*** Begin section ***

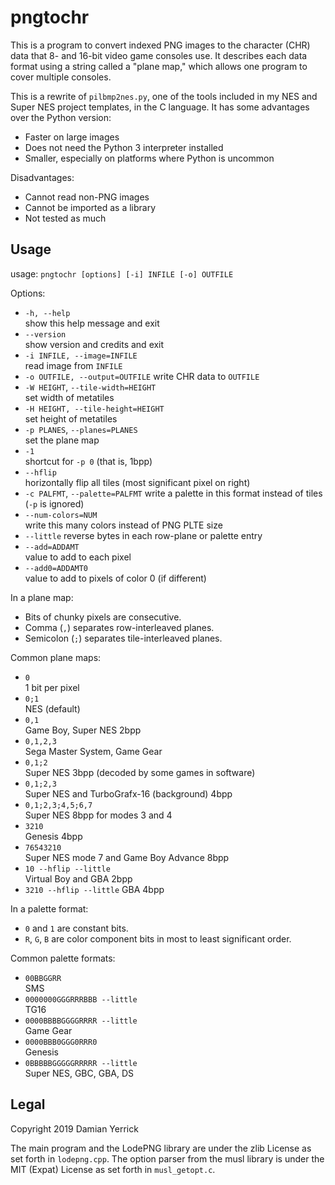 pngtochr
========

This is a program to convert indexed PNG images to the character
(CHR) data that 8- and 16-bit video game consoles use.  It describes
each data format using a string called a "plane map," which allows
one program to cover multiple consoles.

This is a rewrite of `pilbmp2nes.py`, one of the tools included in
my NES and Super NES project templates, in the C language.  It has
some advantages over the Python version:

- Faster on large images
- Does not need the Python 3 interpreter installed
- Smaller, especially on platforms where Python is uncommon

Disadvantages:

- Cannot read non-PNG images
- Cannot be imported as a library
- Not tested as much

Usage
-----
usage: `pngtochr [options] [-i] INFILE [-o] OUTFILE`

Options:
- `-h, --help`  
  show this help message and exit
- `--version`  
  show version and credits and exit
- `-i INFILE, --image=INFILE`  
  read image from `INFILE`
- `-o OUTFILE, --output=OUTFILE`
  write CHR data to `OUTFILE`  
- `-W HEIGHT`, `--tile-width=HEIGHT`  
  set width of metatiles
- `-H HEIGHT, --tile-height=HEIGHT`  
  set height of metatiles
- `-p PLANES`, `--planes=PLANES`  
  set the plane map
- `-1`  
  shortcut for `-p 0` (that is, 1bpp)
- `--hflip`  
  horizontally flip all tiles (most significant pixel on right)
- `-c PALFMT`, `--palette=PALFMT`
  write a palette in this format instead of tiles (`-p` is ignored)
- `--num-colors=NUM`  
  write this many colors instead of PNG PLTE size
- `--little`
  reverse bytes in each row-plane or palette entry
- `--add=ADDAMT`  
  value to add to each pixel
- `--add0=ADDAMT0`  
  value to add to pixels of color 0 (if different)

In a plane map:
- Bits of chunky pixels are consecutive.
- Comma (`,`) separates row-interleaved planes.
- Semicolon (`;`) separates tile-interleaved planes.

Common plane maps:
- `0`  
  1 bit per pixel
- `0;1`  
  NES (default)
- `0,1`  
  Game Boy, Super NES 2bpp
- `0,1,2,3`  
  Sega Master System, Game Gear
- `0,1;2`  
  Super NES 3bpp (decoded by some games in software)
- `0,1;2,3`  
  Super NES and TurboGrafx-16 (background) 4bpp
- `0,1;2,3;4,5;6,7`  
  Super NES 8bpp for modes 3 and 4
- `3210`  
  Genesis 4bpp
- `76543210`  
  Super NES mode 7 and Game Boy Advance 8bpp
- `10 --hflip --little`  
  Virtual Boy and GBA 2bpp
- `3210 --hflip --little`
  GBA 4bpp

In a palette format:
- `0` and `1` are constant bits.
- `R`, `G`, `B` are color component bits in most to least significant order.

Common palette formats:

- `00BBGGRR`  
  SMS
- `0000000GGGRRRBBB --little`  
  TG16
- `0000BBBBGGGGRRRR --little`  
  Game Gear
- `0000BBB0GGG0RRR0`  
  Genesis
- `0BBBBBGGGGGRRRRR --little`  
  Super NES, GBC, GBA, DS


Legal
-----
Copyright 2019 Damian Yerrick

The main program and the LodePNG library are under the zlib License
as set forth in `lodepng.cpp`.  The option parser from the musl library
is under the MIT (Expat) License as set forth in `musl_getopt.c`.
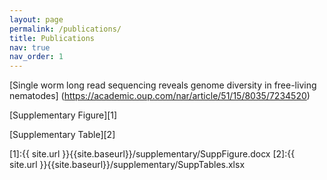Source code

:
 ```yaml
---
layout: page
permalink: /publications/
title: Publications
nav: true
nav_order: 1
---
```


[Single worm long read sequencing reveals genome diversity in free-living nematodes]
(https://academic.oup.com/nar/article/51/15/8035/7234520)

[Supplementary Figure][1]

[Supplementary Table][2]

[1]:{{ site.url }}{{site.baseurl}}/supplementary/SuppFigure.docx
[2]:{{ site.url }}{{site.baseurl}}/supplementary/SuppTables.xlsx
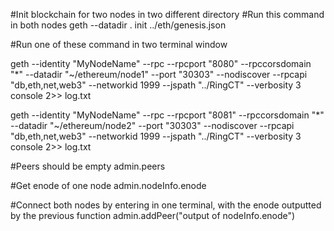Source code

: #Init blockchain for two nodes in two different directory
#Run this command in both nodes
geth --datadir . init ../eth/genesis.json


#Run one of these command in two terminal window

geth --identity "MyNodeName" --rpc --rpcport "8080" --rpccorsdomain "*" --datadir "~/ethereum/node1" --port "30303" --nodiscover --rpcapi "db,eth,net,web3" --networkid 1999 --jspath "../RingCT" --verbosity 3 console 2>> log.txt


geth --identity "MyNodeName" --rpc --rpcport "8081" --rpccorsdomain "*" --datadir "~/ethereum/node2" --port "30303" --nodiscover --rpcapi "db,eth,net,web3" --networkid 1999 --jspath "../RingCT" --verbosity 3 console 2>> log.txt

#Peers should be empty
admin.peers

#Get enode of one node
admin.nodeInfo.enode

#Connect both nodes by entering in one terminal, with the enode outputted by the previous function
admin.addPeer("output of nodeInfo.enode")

*** End section ***
*** Begin section ***

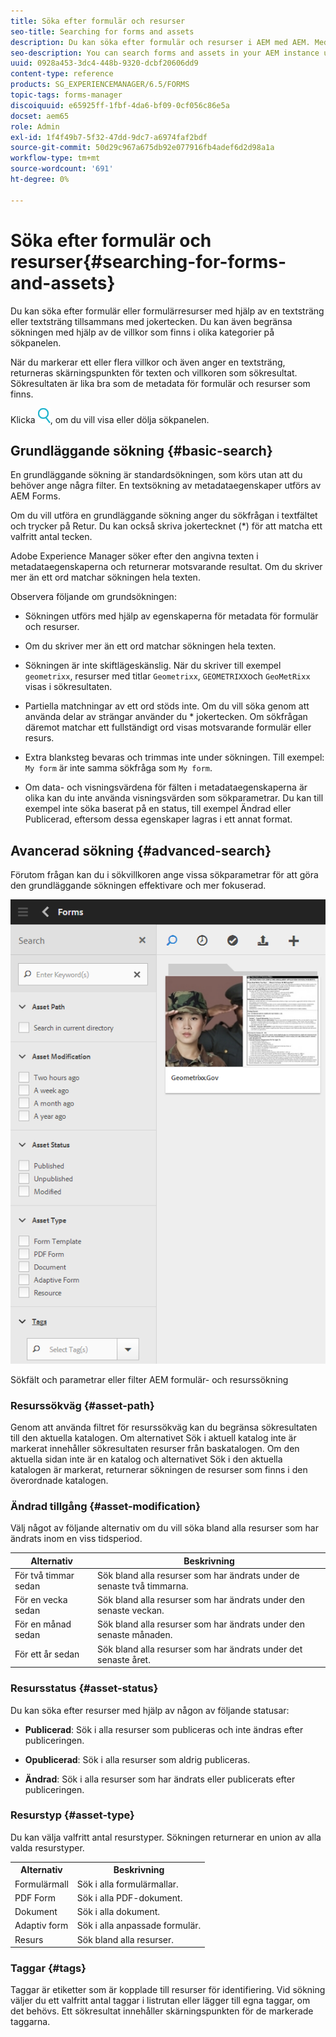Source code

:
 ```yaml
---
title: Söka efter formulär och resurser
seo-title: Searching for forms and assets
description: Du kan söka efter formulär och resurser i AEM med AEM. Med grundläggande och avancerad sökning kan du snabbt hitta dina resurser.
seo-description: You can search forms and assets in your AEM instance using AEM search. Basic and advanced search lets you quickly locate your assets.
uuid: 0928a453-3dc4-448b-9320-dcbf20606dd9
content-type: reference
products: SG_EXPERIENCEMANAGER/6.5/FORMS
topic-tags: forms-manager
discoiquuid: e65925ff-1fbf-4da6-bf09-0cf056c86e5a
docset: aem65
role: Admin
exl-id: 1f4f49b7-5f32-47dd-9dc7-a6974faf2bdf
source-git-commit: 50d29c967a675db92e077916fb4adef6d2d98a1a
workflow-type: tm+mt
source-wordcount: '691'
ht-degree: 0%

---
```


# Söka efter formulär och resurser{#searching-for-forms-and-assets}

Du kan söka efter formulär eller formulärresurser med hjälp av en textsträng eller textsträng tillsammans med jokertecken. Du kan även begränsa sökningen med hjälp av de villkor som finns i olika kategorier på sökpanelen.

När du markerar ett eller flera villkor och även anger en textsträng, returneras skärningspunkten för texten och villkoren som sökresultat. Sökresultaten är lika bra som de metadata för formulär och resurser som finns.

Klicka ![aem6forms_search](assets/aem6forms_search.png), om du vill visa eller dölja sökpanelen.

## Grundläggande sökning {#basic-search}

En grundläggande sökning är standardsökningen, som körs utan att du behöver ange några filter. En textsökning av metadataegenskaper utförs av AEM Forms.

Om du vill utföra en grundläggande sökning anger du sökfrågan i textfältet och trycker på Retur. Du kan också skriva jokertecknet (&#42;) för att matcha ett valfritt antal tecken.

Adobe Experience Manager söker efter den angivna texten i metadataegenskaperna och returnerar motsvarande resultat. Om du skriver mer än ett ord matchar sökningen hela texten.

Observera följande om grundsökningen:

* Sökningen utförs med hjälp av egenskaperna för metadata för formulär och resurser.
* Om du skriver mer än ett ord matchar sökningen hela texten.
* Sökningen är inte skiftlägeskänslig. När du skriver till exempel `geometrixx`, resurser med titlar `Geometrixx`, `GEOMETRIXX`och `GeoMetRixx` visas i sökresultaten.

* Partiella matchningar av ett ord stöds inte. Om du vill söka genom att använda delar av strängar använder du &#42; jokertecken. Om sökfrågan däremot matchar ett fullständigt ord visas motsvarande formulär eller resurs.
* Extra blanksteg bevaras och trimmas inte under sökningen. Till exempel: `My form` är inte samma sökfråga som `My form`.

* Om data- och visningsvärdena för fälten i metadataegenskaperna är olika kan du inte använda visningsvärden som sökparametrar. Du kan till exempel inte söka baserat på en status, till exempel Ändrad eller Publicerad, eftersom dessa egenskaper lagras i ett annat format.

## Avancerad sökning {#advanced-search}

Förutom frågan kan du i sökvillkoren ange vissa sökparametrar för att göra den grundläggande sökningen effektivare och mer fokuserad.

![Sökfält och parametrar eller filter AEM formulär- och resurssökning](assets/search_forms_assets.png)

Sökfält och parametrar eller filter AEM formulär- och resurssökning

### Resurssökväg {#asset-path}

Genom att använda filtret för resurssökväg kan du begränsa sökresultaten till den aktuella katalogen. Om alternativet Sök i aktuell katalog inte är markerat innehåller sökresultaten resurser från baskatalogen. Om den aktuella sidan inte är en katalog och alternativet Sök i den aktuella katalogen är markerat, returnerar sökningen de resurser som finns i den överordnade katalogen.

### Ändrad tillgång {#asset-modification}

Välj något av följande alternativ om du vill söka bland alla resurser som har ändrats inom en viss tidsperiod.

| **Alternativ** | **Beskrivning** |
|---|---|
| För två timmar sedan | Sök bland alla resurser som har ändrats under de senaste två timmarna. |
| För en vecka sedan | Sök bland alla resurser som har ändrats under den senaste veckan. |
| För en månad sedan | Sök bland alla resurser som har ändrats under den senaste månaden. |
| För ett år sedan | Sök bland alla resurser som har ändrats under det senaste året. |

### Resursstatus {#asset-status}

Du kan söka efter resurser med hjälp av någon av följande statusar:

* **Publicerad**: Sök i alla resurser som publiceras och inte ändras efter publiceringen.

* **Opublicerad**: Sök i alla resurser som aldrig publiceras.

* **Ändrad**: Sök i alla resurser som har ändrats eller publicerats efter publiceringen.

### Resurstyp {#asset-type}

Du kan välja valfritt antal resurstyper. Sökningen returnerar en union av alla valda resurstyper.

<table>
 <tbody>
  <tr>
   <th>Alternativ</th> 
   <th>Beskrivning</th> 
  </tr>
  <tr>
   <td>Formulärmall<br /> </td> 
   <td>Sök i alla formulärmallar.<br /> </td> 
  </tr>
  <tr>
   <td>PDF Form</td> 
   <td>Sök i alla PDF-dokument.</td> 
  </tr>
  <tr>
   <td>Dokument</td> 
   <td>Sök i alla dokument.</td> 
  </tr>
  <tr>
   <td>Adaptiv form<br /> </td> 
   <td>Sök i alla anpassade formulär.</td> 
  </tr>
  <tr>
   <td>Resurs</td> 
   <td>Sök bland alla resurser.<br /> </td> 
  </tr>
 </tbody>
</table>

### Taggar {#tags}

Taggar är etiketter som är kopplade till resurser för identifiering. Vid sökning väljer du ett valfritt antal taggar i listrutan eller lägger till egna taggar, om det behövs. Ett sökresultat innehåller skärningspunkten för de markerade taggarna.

*** End section ***

INSTRUCTIONS TO FOLLOW: Say, as a bare number, how many lines in the entries above include the string "INFILE".

EXPECTED ANSWER: 3